I want to take a moment to encourage our teachers all around the country and world. 

Often times, we have to do the work of encouraging each other, as (at least in America) it often feels like teachers are not respected to the same extent to the crucial nature of our occupation. Whether you are a Montessori teacher or not, your work matters tremendously. Your call is to teach others to learn, but more than that, you are a care provider. You take up the role of nurturing the minds and well-beings of a generation that will come after you, and this means you may not see the full fruit of your labor. Yet you do the work anyway. There is some deep love you must have towards the art of learning and sharing. It is not intrinsic to all human beings, though learning certainly is. So thank you. Thank you for caring for children who are not your own, yet you have made them your own. Thank you for taking the time to unravel how an idea works so that you can stitch it back together winsomely, piece by piece, in order that a child can understand it. Thank you for entertaining and encouraging others to keep doing hard tasks so that their minds will grow. Thank you.

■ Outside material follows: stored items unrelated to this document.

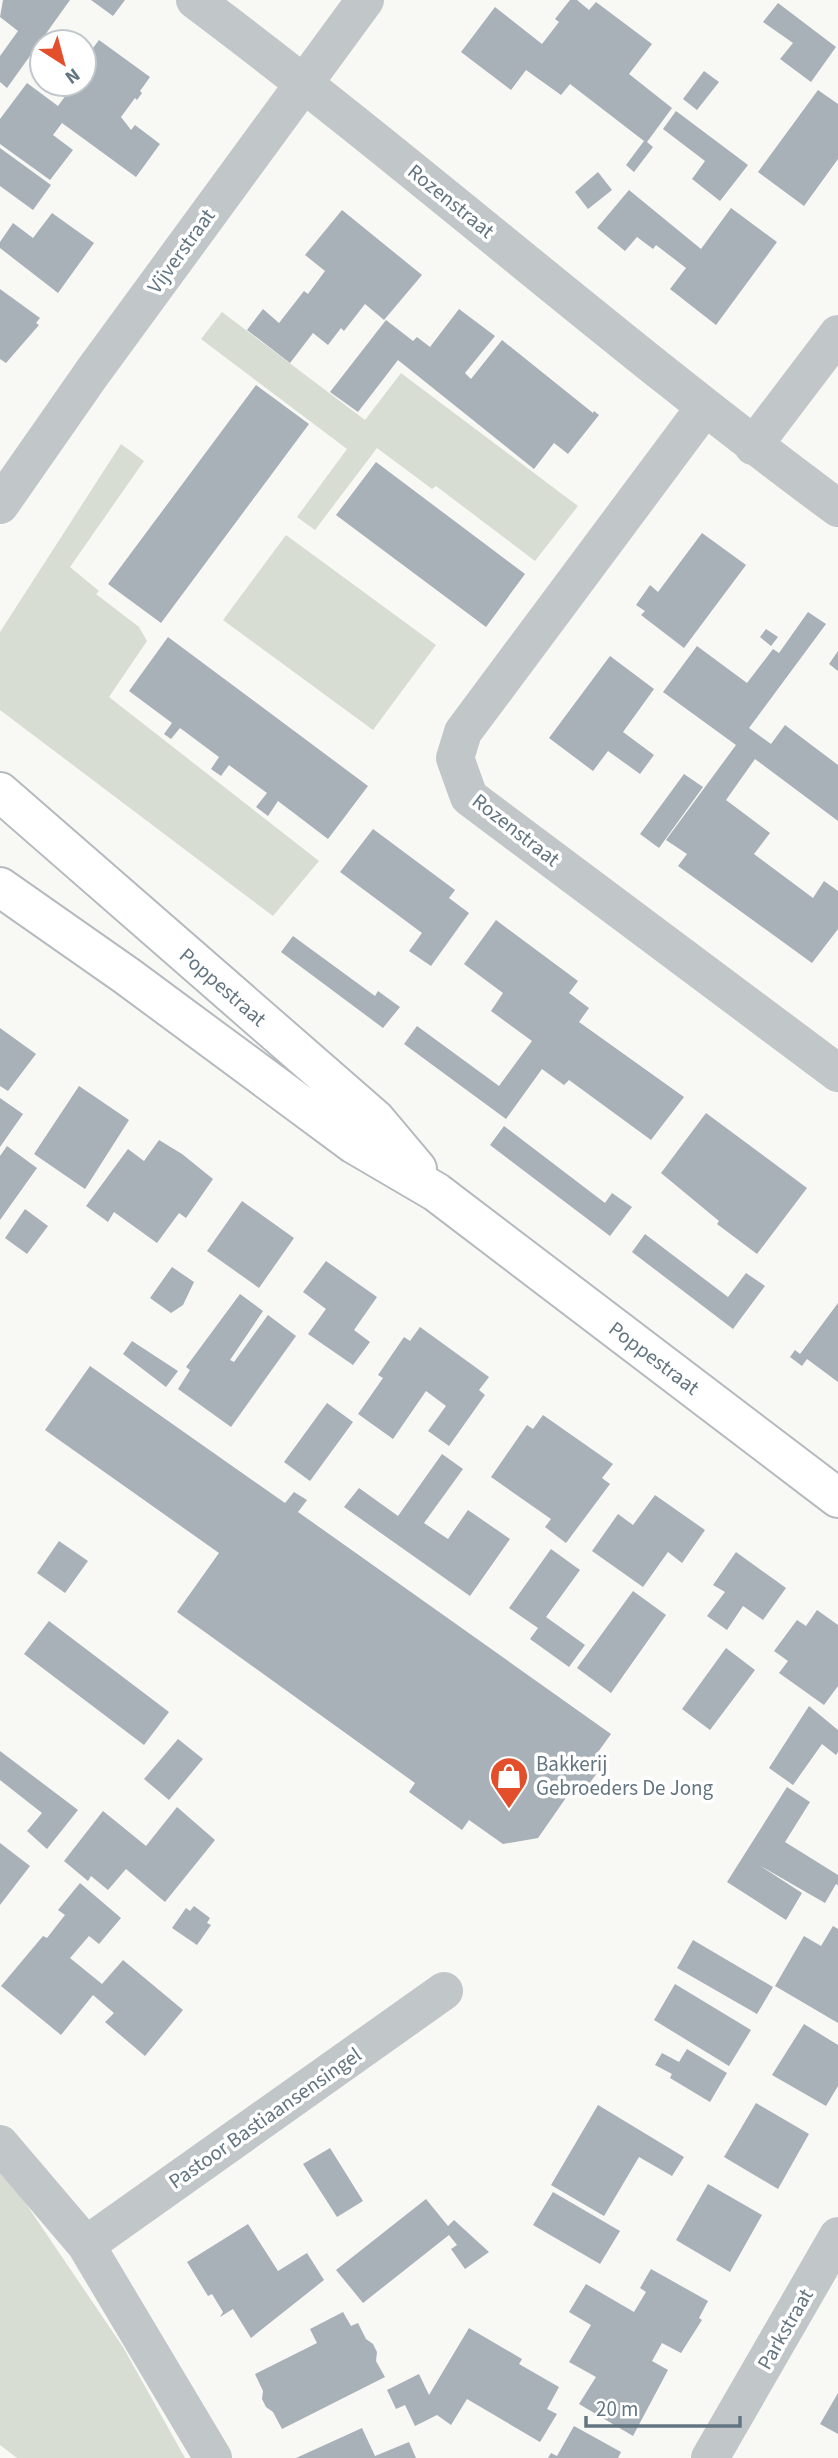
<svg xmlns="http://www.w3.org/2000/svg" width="838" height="2458" viewBox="0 0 838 2458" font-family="'Source Sans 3',sans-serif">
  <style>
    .green { fill: #d8ddd4 }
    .building { fill: #a8b1b7 }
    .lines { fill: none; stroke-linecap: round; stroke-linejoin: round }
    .secondary-casing { stroke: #b4babe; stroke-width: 42 }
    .street { stroke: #c1c6c9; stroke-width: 38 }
    .secondary { stroke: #fff; stroke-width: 38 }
    .labels { text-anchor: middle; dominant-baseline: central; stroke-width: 7; stroke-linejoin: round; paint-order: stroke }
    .street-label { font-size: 21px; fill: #637580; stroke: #fff }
    .poi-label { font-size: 21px; fill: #637580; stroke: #fff; text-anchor: start }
  </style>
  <rect width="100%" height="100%" fill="#f8f8f5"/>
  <path class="green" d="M 222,312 L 365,420 L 401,373 L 578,506 L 535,561 L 436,486 L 432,489 L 377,448 L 315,530 L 297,517 L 347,449 L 201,339 Z
    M 121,444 L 144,461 L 70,567 L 99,591 L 96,594 L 139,627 L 147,641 L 109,697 L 319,861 L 273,916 L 0,710 L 0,632 Z
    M 286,535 L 436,645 L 373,730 L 223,620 Z
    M 0,2172 L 18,2192 L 123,2347 L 185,2458 L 17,2458 L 0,2445 Z"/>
  <path class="building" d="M 3,0 L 70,0 L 7,88 L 0,82 L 0,56 L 18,31 L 0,17 Z
    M 91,0 L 125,0 L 113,16 Z
    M 570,0 L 577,0 L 589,10 L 596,2 L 652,44 L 629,74 L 672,108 L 647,142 L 653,147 L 634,172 L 626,165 L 644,141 L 570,84 L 561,95 L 526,70 L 511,90 L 461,52 L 495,7 L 542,44 L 559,22 L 555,19 Z
    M 778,3 L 836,47 L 811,82 L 780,59 L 793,43 L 763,22 Z
    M 99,40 L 150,77 L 140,91 L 142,93 L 137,100 L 135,98 L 121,117 L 131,130 L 135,125 L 160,144 L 136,177 L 62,123 L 53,135 L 73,150 L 50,180 L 0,144 L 0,119 L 27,83 L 58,106 L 74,84 L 84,84 L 84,60 Z
    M 704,71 L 719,82 L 697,110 L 683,99 Z
    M 818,90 L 838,104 L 838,159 L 804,206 L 758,172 Z
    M 676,111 L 748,165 L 720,201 L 692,179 L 705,161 L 663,129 Z
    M 0,148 L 51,185 L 33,210 L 0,186 Z
    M 598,172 L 612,190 L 588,209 L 575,192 Z
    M 629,190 L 701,249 L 731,208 L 777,242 L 716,325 L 670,289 L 686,268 L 656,245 L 653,249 L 637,237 L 625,251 L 597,228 Z
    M 342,210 L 422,275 L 384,320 L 365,304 L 344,331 L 341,328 L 328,345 L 313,333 L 290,363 L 247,330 L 263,309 L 279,323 L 304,291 L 308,294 L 325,271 L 305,255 Z
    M 52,213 L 94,243 L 58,293 L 0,248 L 0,242 L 13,223 L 33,238 Z
    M 0,289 L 40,318 L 36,323 L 39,325 L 6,363 L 0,359 Z
    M 459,309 L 495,336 L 465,373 L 471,379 L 502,340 L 593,413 L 594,411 L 599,415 L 568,454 L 554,443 L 534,469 L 398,360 L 358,412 L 330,392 L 386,320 L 413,341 L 417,337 L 430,347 Z
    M 256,385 L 309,424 L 161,623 L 108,584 Z
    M 376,462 L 525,574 L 486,627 L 336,515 Z
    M 702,533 L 746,565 L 684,648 L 641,615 L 645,611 L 636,605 L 650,585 L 658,592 Z
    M 808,612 L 826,624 L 749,728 L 771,744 L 785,725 L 838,765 L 838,821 L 755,759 L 726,800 L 770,833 L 754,854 L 813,898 L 824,881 L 838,891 L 838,929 L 812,963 L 678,866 L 687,854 L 666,840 L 736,745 L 663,692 L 697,646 L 747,683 L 773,649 L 779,653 Z
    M 766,629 L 778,637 L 771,646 L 760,637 Z
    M 168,637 L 368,786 L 328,839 L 278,801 L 268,816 L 256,807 L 267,793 L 229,765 L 221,776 L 211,769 L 219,757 L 180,728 L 171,739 L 164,734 L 172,723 L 129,691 Z
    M 838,651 L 838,671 L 829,664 Z
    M 610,656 L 654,689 L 623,732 L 654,755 L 640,774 L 608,751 L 593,771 L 549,738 Z
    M 684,774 L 703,787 L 659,848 L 640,834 Z
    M 373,829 L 455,890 L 449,898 L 469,913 L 431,966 L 409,951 L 422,933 L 340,872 Z
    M 496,920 L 578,981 L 569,993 L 589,1008 L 579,1022 L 684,1097 L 651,1140 L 569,1080 L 564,1085 L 542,1069 L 506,1119 L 404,1044 L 417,1026 L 499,1086 L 532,1041 L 491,1011 L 503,993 L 464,964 Z
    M 293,936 L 375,996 L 378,991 L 400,1007 L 383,1028 L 281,952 Z
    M 0,1028 L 36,1054 L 8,1091 L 0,1086 Z
    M 79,1086 L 129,1120 L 85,1189 L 34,1154 Z
    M 0,1098 L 23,1114 L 0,1147 Z
    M 706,1113 L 807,1188 L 757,1254 L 717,1224 L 719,1221 L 661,1173 Z
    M 504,1126 L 605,1203 L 612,1193 L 632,1207 L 610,1236 L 490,1145 Z
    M 159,1140 L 182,1154 L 213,1179 L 186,1218 L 179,1213 L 157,1243 L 114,1212 L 108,1222 L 86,1206 L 128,1149 L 144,1161 Z
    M 7,1146 L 37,1168 L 0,1220 L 0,1156 Z
    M 242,1201 L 294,1238 L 259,1288 L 207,1251 Z
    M 25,1209 L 48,1226 L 27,1254 L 5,1238 Z
    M 645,1234 L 728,1297 L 746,1273 L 765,1286 L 733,1329 L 632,1252 Z
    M 326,1261 L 377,1297 L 354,1330 L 370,1342 L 353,1365 L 308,1334 L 326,1309 L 303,1292 Z
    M 172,1267 L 194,1282 L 183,1305 L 171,1313 L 150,1298 Z
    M 240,1294 L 263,1311 L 230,1360 L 234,1362 L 268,1315 L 296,1336 L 231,1427 L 178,1389 L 190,1370 L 186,1367 Z
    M 838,1303 L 838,1382 L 807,1359 L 802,1366 L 790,1357 L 795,1350 L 800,1354 Z
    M 420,1327 L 489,1377 L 479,1390 L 485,1395 L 449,1446 L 428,1431 L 446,1406 L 426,1391 L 393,1439 L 358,1414 L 383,1378 L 378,1375 L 404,1337 L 410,1341 Z
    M 132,1341 L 178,1371 L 166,1387 L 123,1354 Z
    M 90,1366 L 285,1503 L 294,1492 L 307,1500 L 298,1512 L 611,1734 L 588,1766 L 597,1773 L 586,1788 L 577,1782 L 538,1838 L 503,1844 L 469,1820 L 462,1830 L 409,1792 L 415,1783 L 177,1612 L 219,1553 L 45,1430 Z
    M 327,1403 L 353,1422 L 310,1481 L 284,1462 Z
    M 543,1415 L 613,1464 L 602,1478 L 610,1484 L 566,1543 L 545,1527 L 551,1519 L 491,1477 L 527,1425 L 533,1429 Z
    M 442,1454 L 463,1469 L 424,1523 L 448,1539 L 468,1510 L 510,1539 L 470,1596 L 344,1507 L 359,1488 L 398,1516 Z
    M 655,1495 L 705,1530 L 682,1563 L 668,1552 L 643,1587 L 592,1551 L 618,1514 L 633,1525 Z
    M 59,1541 L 88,1561 L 65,1593 L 37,1573 Z
    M 551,1549 L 580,1570 L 546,1617 L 585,1645 L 569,1667 L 530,1639 L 538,1628 L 509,1608 Z
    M 736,1552 L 786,1588 L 763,1620 L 743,1606 L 727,1630 L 707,1616 L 725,1592 L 713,1585 Z
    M 633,1591 L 666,1615 L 611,1693 L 577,1668 Z
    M 817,1610 L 838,1625 L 838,1686 L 824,1705 L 779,1673 L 788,1661 L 774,1651 L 797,1620 L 806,1626 Z
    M 49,1621 L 169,1712 L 144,1745 L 24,1654 Z
    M 726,1648 L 755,1670 L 710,1730 L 682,1709 Z
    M 809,1706 L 838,1730 L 838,1752 L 836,1755 L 822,1744 L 793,1785 L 769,1768 Z
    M 178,1739 L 203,1759 L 169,1800 L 144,1779 Z
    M 0,1751 L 78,1810 L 47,1849 L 27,1831 L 42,1813 L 0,1780 Z
    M 787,1787 L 810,1802 L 785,1842 L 838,1875 L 838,1885 L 836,1884 L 825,1903 L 759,1865 L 802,1893 L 786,1920 L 727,1882 Z
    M 177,1807 L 215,1840 L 165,1902 L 126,1869 L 108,1890 L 91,1876 L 88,1881 L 64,1861 L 103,1811 L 146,1846 Z
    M 0,1843 L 30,1866 L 0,1905 Z
    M 80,1883 L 121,1918 L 99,1944 L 89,1936 L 70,1958 L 102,1984 L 123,1960 L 183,2010 L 145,2056 L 105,2022 L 114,2013 L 93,1995 L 61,2035 L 1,1986 L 43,1936 L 47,1938 L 65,1915 L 58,1910 Z
    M 194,1906 L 210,1918 L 207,1923 L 211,1925 L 197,1945 L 172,1928 L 186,1908 L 190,1911 Z
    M 833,1926 L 838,1929 L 838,2023 L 775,1986 L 804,1936 L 821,1946 Z
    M 693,1940 L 773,1987 L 757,2014 L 677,1968 Z
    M 675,1984 L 751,2030 L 729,2066 L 654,2020 Z
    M 804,2024 L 838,2045 L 838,2086 L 826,2106 L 772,2075 Z
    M 687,2049 L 727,2073 L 710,2102 L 670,2078 L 672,2074 L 655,2065 L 662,2053 L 679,2062 Z
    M 756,2103 L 809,2134 L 778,2189 L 724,2157 Z
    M 598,2105 L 684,2157 L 672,2176 L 639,2157 L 604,2216 L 551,2185 Z
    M 330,2148 L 363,2201 L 337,2217 L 303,2164 Z
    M 708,2184 L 762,2215 L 730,2272 L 676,2240 Z
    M 553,2192 L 620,2231 L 600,2264 L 533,2225 Z
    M 426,2199 L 448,2226 L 454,2220 L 489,2252 L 465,2269 L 451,2249 L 457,2245 L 449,2235 L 363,2303 L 336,2270 Z
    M 248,2224 L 278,2271 L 307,2253 L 324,2280 L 251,2338 L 233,2309 L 220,2317 L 223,2312 L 212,2294 L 208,2296 L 187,2262 Z
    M 651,2269 L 708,2301 L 699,2318 L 702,2320 L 681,2353 L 662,2343 L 652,2361 L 668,2370 L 633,2436 L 579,2404 L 596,2377 L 569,2362 L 591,2325 L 569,2312 L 586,2284 L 634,2312 L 646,2292 L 640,2288 Z
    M 343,2312 L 351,2326 L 358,2323 L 366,2339 L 373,2344 L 377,2352 L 376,2361 L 385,2377 L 282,2429 L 273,2412 L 266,2407 L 262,2399 L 263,2391 L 255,2374 L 317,2343 L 310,2329 Z
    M 469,2328 L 522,2359 L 519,2364 L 559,2387 L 547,2409 L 557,2414 L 540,2442 L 467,2399 L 451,2425 L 437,2415 L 415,2426 L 405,2405 L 396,2409 L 387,2390 L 419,2374 L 429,2395 Z
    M 838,2393 L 838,2434 L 820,2424 Z
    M 574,2426 L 621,2452 L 618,2458 L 548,2458 L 551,2453 L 557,2456 Z
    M 362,2428 L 375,2456 L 409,2442 L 416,2458 L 296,2458 Z"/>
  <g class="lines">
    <defs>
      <path id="secondary" d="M 0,792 L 375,1119 L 417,1169
        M 0,887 L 127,976 L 354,1144 L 436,1192 L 838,1498"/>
    </defs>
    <use href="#secondary" class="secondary-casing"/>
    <path class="street" d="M 195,0 C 414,164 618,346 838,508
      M 705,407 L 463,732 L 455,758 L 469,797 L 838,1073
      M 753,446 L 838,334
      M 0,505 L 92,373 L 365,0
      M 0,2144 L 86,2245 L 213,2458
      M 86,2245 L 444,1991
      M 710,2458 L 838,2236"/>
    <use href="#secondary" class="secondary"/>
  </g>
  <defs>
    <symbol id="shop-pin" viewBox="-11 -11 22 30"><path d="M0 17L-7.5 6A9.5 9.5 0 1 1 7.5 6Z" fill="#e34f2a" stroke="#fff"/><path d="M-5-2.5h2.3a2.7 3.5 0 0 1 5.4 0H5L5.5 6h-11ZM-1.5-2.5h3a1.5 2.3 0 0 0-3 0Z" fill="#fff"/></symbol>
  </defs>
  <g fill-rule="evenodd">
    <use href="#shop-pin" x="487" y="1754" width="44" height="60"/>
  </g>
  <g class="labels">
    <g class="street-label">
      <text transform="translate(451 201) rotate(39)">Rozenstraat</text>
      <text transform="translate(181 251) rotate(-54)">Vijverstraat</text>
      <text transform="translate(516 830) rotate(38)">Rozenstraat</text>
      <text transform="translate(223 987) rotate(41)">Poppestraat</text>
      <text transform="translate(654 1358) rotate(37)">Poppestraat</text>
      <text transform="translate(265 2118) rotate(-35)">Pastoor Bastiaansensingel</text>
      <text transform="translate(785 2329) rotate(-60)">Parkstraat</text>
    </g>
    <g class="poi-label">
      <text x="536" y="1764">Bakkerij<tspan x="536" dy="24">Gebroeders De Jong</tspan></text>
    </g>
  </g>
  <g transform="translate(63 63) rotate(144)"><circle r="33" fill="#ffffff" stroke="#c1c8cc" stroke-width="2"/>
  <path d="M0-5L12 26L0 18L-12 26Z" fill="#e34f2a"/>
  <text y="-10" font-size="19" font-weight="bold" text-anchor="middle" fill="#637580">N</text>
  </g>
  <path d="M586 2416v10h154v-10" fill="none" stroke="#637580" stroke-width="3.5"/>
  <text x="596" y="2416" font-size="21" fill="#637580" stroke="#ffffff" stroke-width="5" paint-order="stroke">20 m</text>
</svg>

I remember growing up that I had a main teacher for both first and second grade whose name was Mrs. Rogers (no relation to the gentleman in the sweater with a pet tiger named Daniel). She emanated such care and love towards me and the rest of the children. I cannot tell you what she taught me, though I'm sure it reinforced many of the lessons my parents so graciously provided at home. What I can tell you is she made teaching look like joy. I got the sense that she enjoyed what she did and that she enjoyed her students, including me. I believe I needed that experience early on to know that such a thing was possible: that with all the hats an educator must wear--often with little pay to show for it--it is a wonderful thing to be a teacher. Later, I would have educators who lost that vigor and joy, but Mrs. Rogers smile and energy was foundational. I wish she had a chance to know how much she meant to me and others. It would be great to tell her about the heroic feats of my teacher friends who are finding new ways to teach, even through the computer screen, or hybrid learning, or with masks on. That children are still learning from amazing men and women who quickly sanitize their desks before and after they leave their classrooms. That they are helping their own sons and daughters with at-home learning even while preparing lessons for the children of other families. It's beyond wild. I wonder what Mrs. Rogers would say about it all.

Most of all, I wish she could see that the level of care that she should to me and others has left a legacy of care for (at this point) hundreds of children and that I hope to carry on that legacy as far as I can.